## Document passage
Public Philosopher

BY JACK BEATTY

A LIFE IN OUR TIMES: MEMOIRS

by John Kenneth Galbraith. Houghton Mifflin, $16.95.

WHEN I TRY to picture John Kenneth Galbraith, I see him skiing down a Swiss slope, training a sardonic eye on the orgy of conspicuous consumption in the valley below. That valley is one of the posh places of the affluent society. Progress and plenty seem to reign there, but Galbraith has taught us that this appearance masks economic irrationality and social squalor.
Galbraith has made a fortune from delivering such bad news. That his books have sold in the millions should nevertheless discourage invidious generalization about the best-seller list, for they are of the highest literary quality. He has written twenty-one, including two novels; a learned treatise on Indian painting; a disquisition on the market system of the Puerto Rican waterfront; a trilogy on political economy, which comprises The Affluent Society (1958), The New Industrial State (1967), and Economics and the Public Purpose (1973); and now these memoirs.
Galbraith’s signature as a stylist is his famous irony, and if we sometimes feel, with Robert Heilbroner, that “Galbraith’s mocking irony causes him in the end to avoid a clear moral commitment with regard to the problems he raises,” more often we respond to its energy, its sinewed feeling. That energy may end in delight, but it begins in anger. And it is nothing if not committed. Behind the ironic manner, this book makes clear, is a tough customer, a man equally formidable in intellectual and practical endeavor. Behind it, too, is a radical critic of our political economy.

## Supplied material
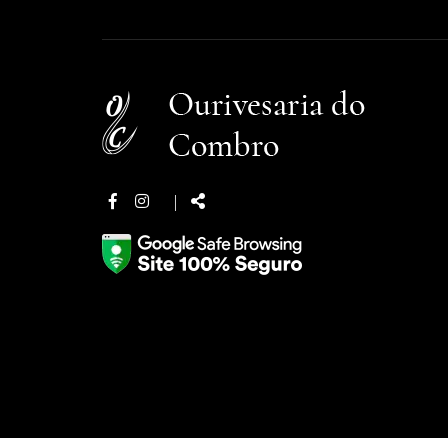
Facebook
Instagram
Partilhar:
|
page
page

## Work instructions
Copy the passage of the review word for word, from "BY JACK BEATTY" up to and including "and social squalor.".

## Finished exercise
BY JACK BEATTY

A LIFE IN OUR TIMES: MEMOIRS

by John Kenneth Galbraith. Houghton Mifflin, $16.95.

WHEN I TRY to picture John Kenneth Galbraith, I see him skiing down a Swiss slope, training a sardonic eye on the orgy of conspicuous consumption in the valley below. That valley is one of the posh places of the affluent society. Progress and plenty seem to reign there, but Galbraith has taught us that this appearance masks economic irrationality and social squalor.